WHAT TO DO => Check every line of the records below for the string "necrosis", then report only how many lines have it.

(RECORDS TO PROCESS)

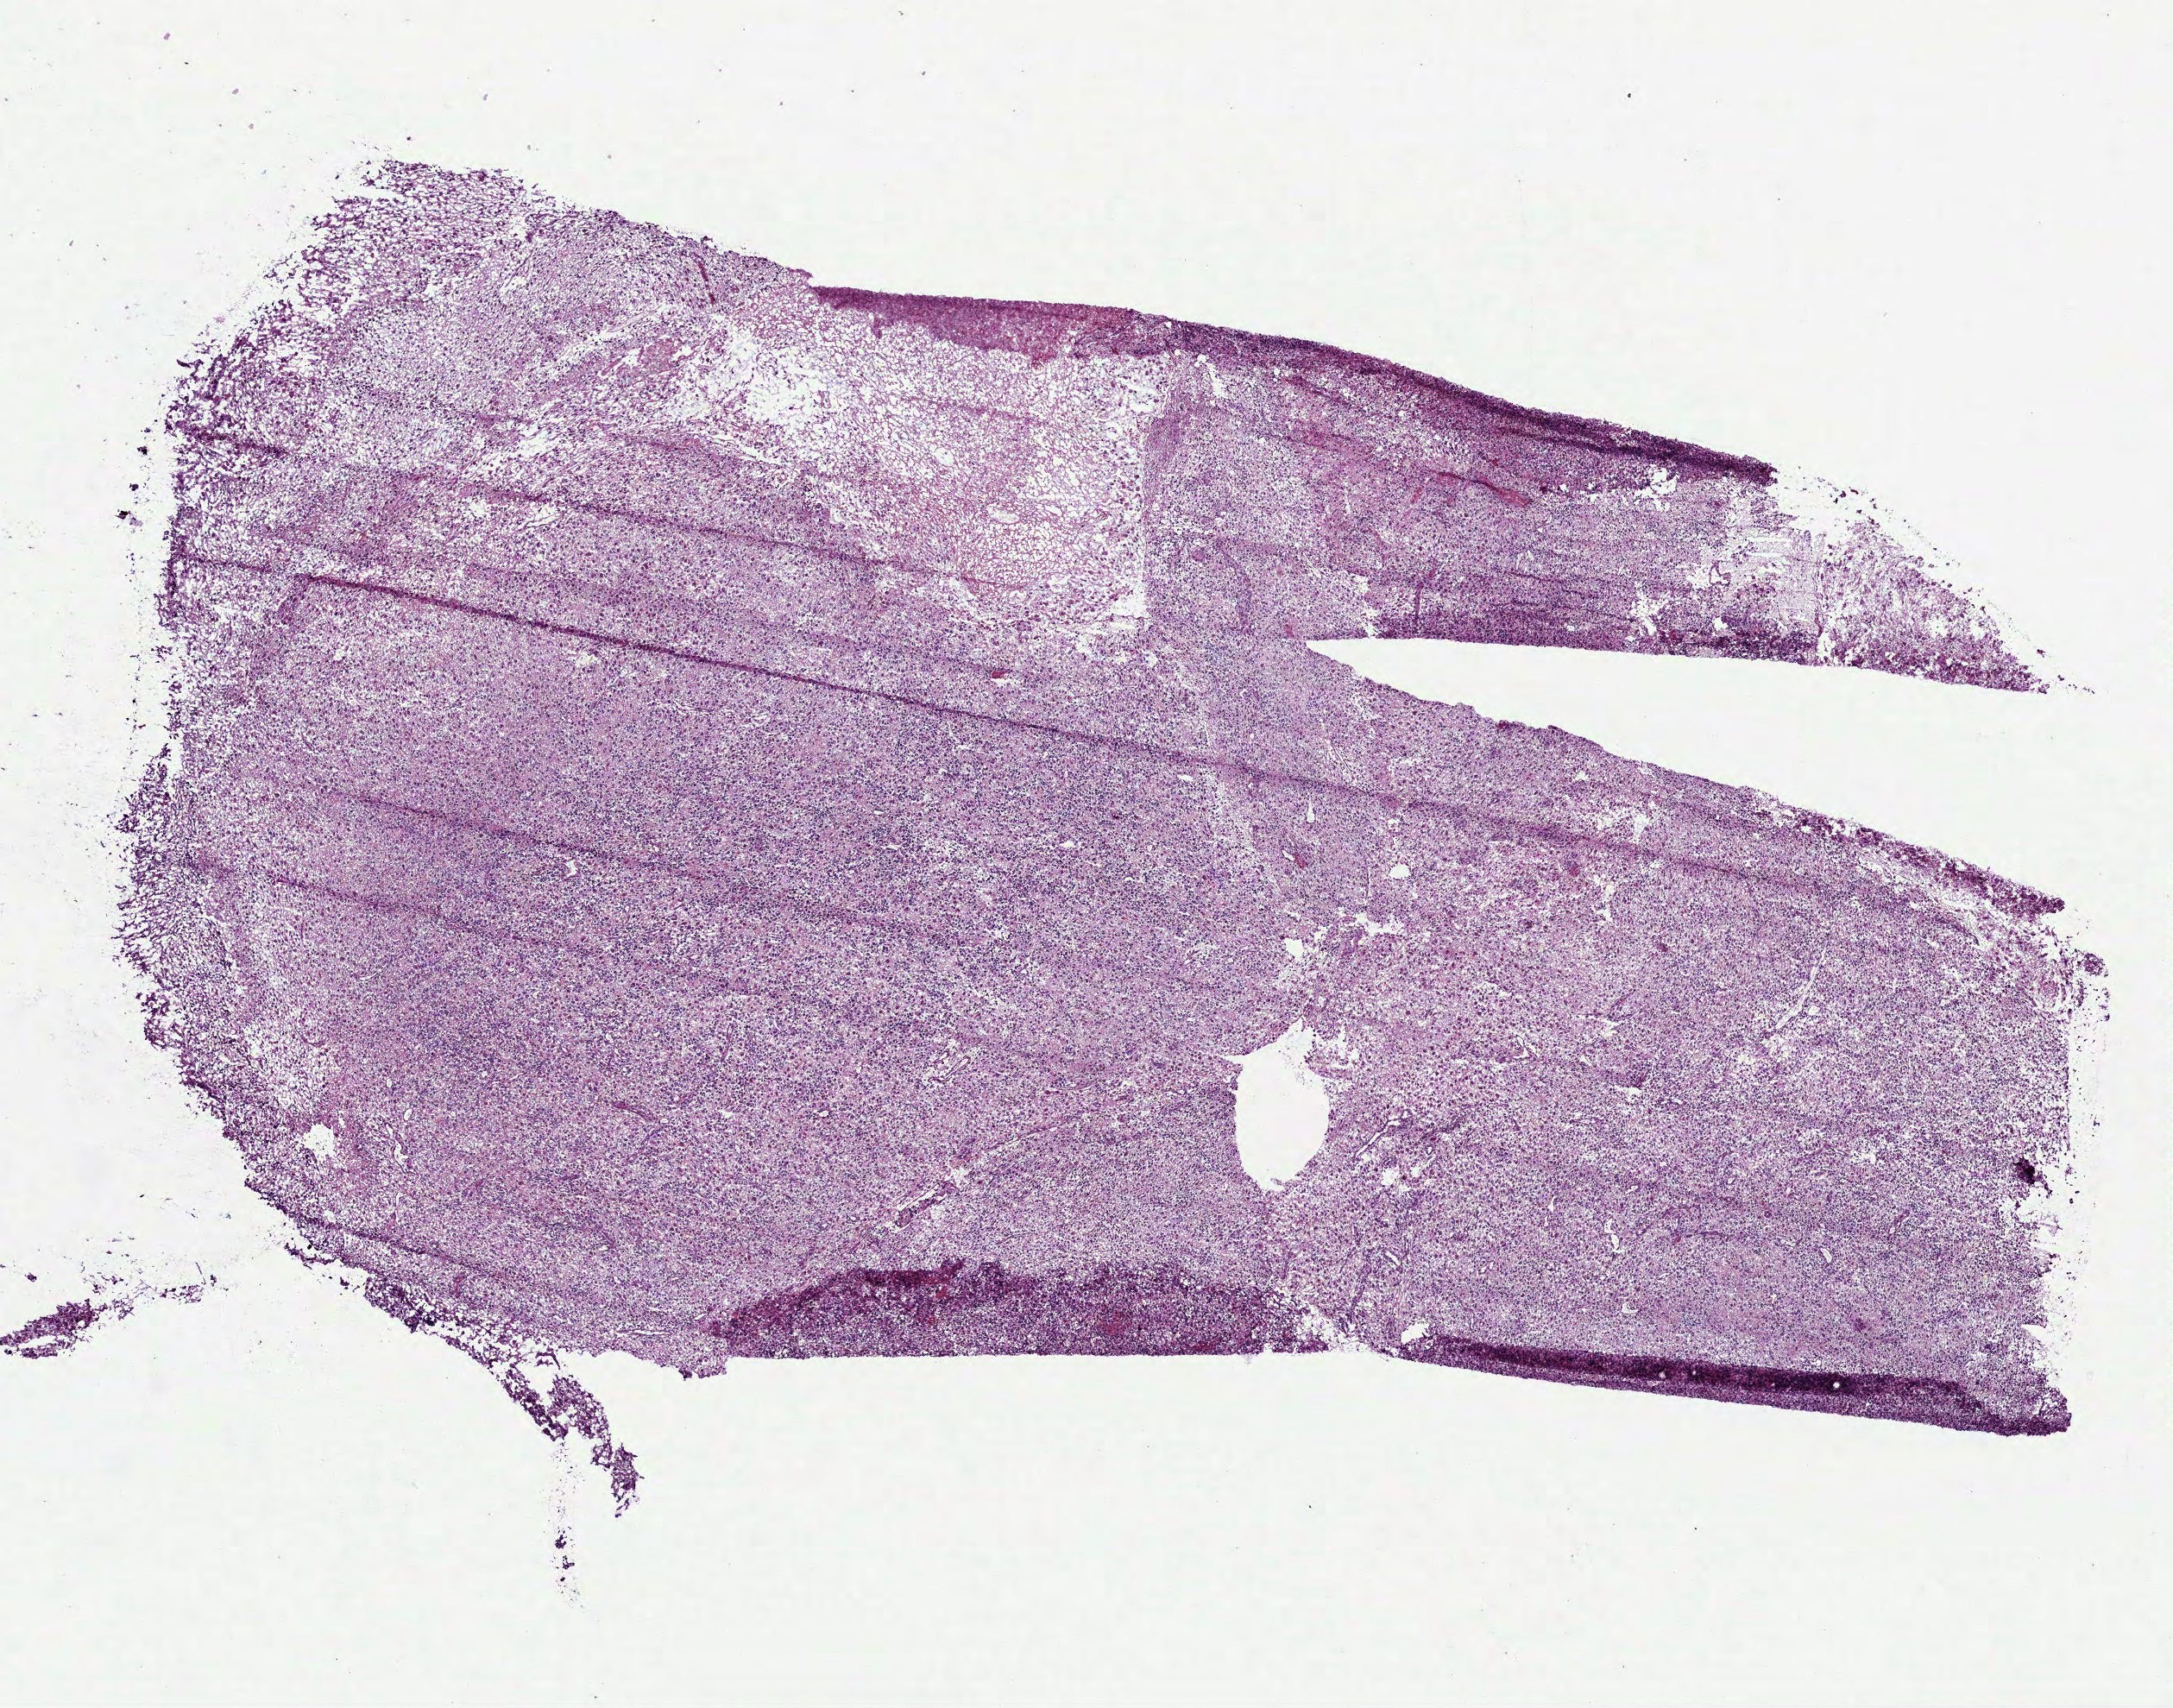
Digitized H&E tissue section (whole slide) — a low-resolution overview of the entire scanned area, about 10.2 x 8.0 mm. Frozen section from the top of the tissue portion. Sample: primary tumour, brain. Patient: male, age at initial diagnosis 33 years. Pathologist review of this section (percent, as recorded): tumour cells 92%, tumour nuclei 85%, normal cells 0%, stromal cells 0%, necrosis 8%.
- diagnosis: Glioblastoma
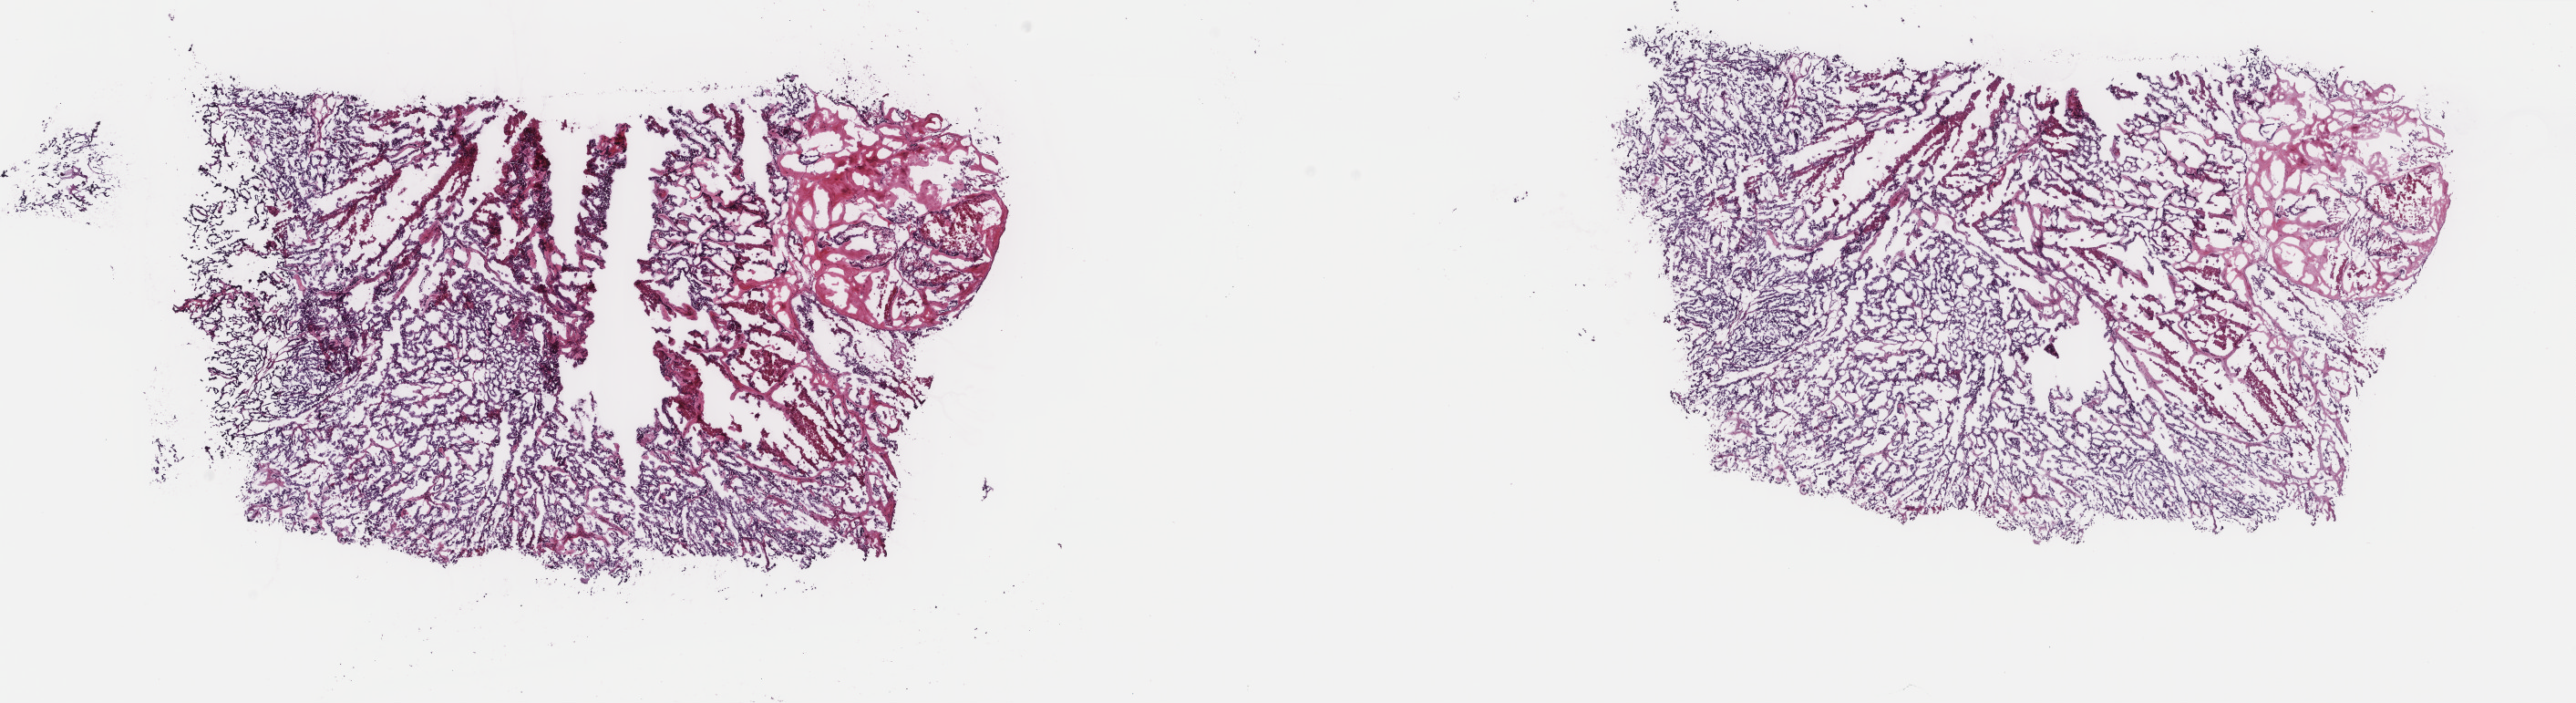
Digitized H&E tissue section (whole slide), a low-resolution overview of the entire scanned area, about 22.4 x 6.1 mm. Frozen section. Uterus, primary tumour sample. Female patient; age at initial diagnosis 63 years. Histologic grade: G3 (poorly differentiated). Composition of this section per pathologist review: tumour cells 85%, tumour nuclei 85%, normal cells 0%, stromal cells 5%, necrosis 10%. Infiltration values recorded for this section: lymphocyte infiltration 40%, monocyte infiltration 20%, neutrophil infiltration 20%.
• FIGO stage: IIIA
• diagnosis: Serous cystadenocarcinoma, NOS (endometrium)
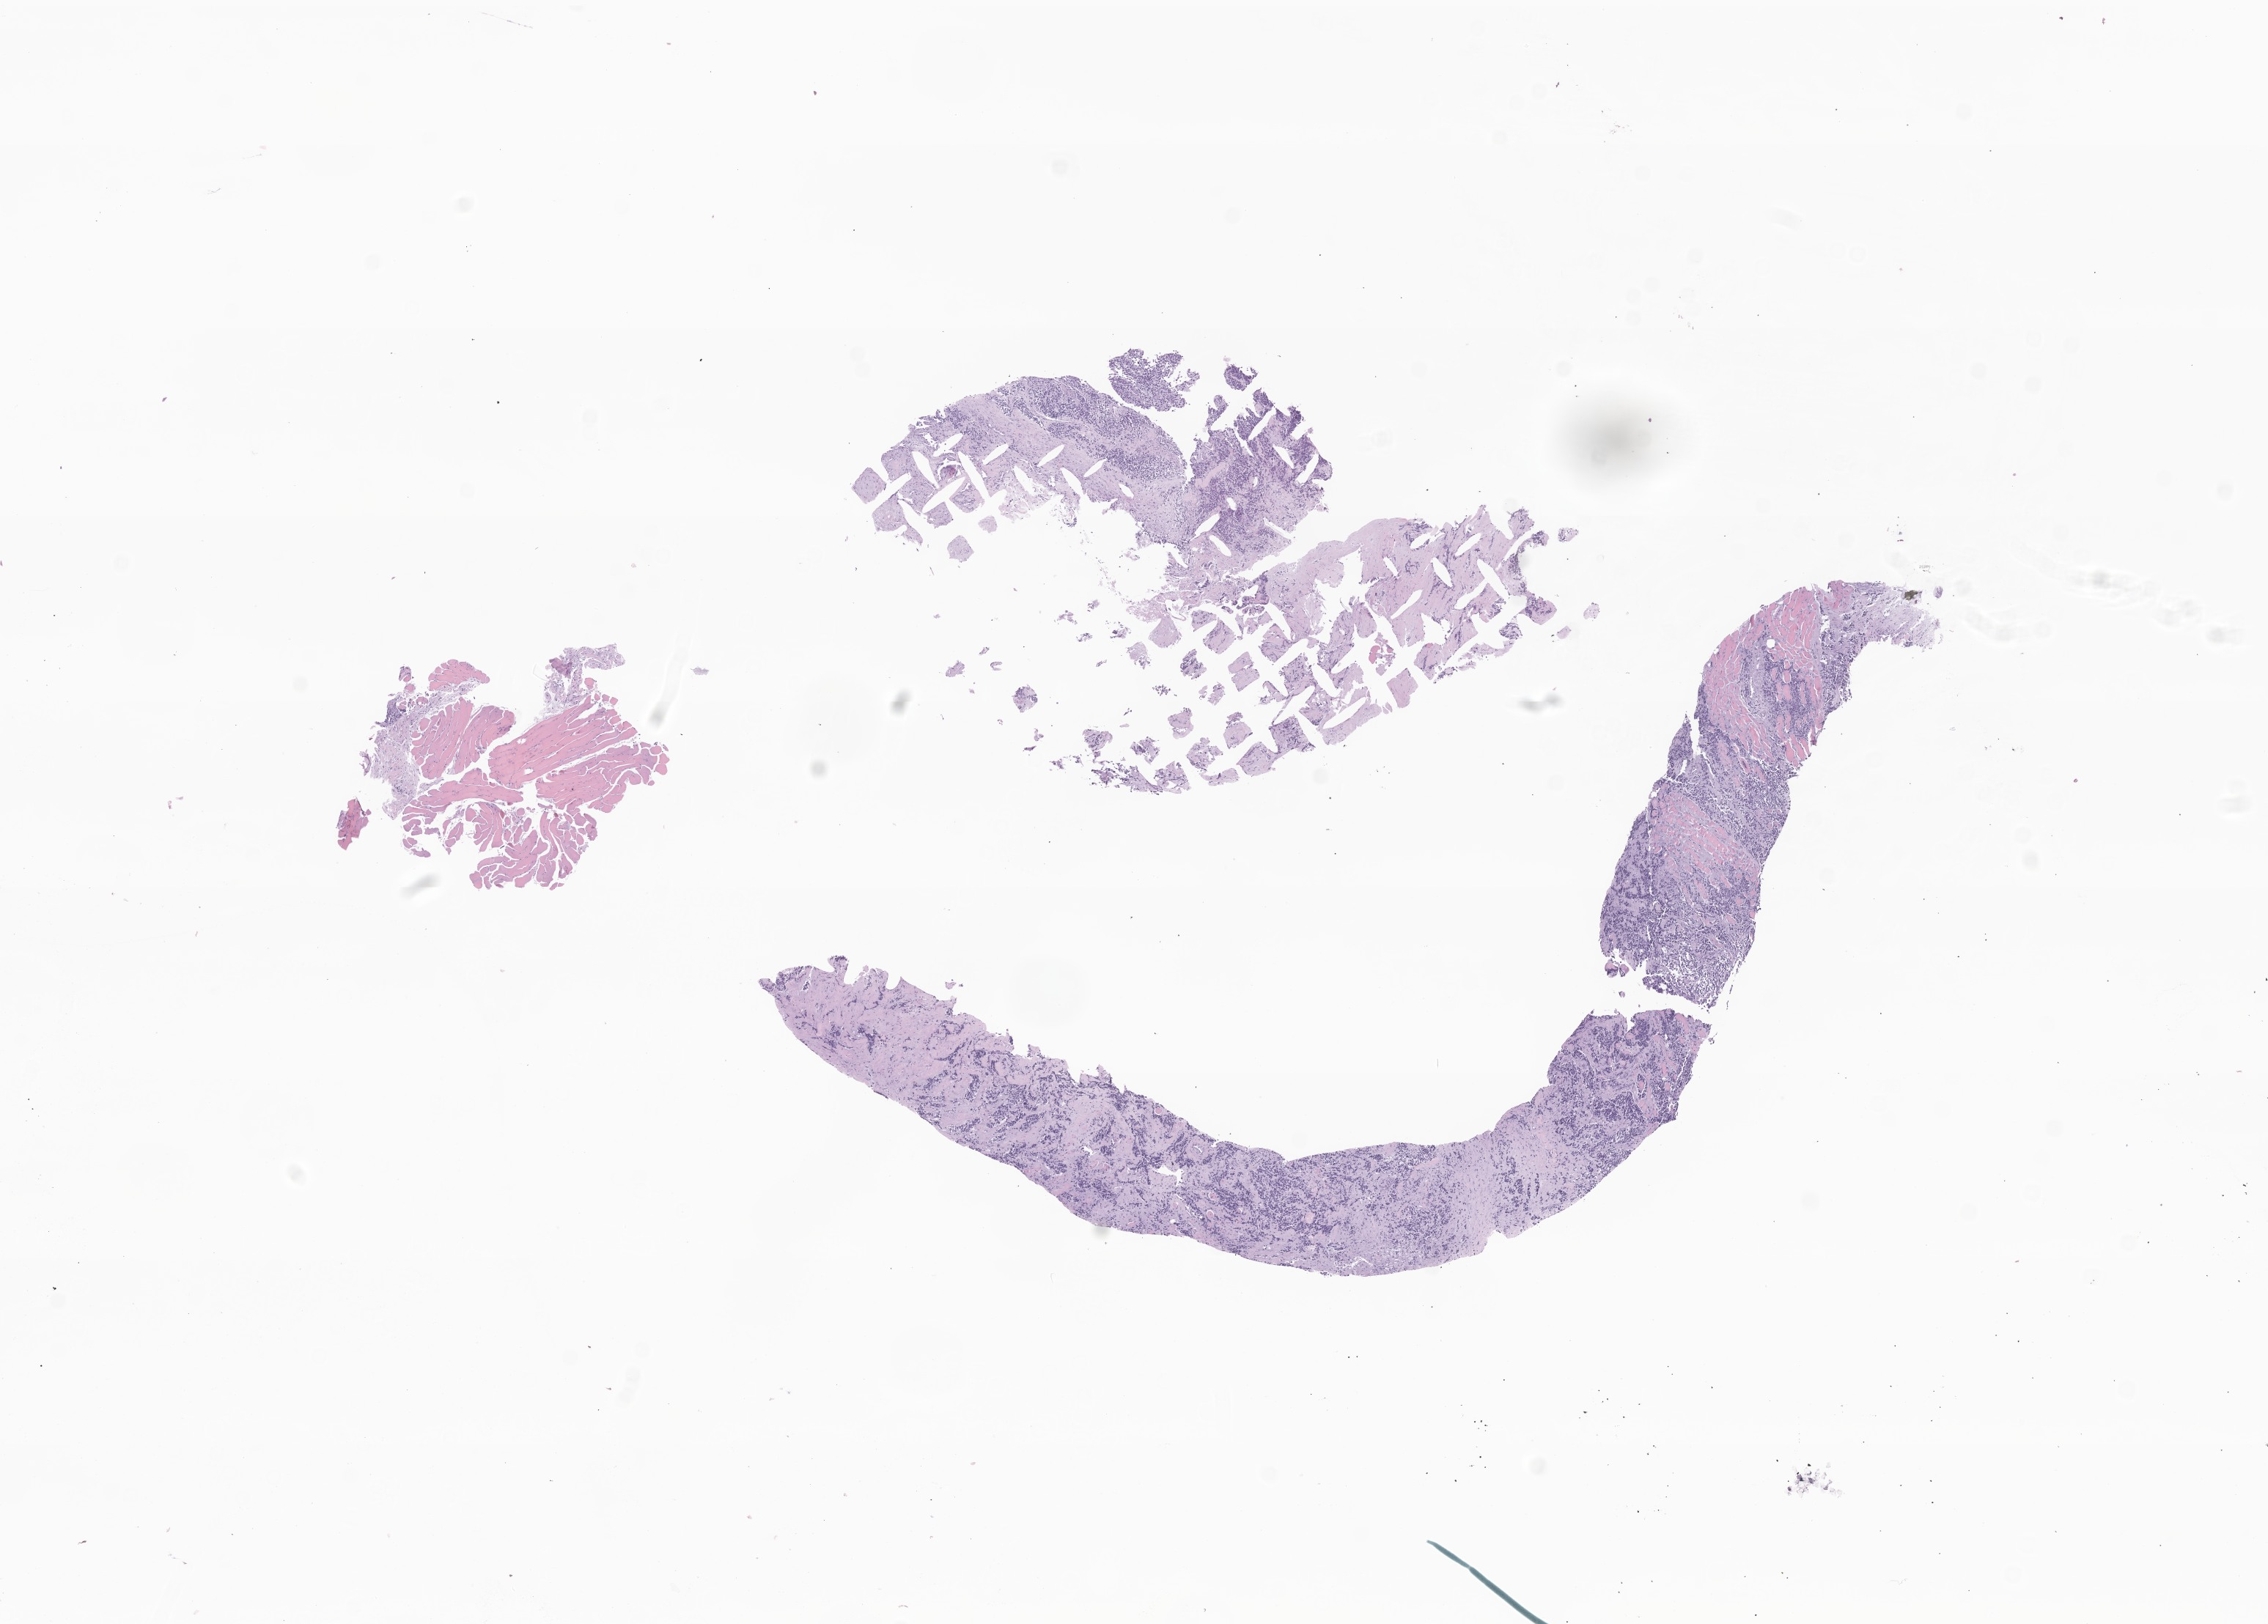
Haematoxylin and eosin whole-slide image of tumor tissue from the upper limb, low-resolution overview of the scanned area, about 13.0 x 9.3 mm. Formalin-fixed paraffin-embedded section. Patient: male, age 187 months.
Recorded diagnosis: Rhabdomyosarcoma, NOS.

(End RECORDS TO PROCESS)

REPLY => 2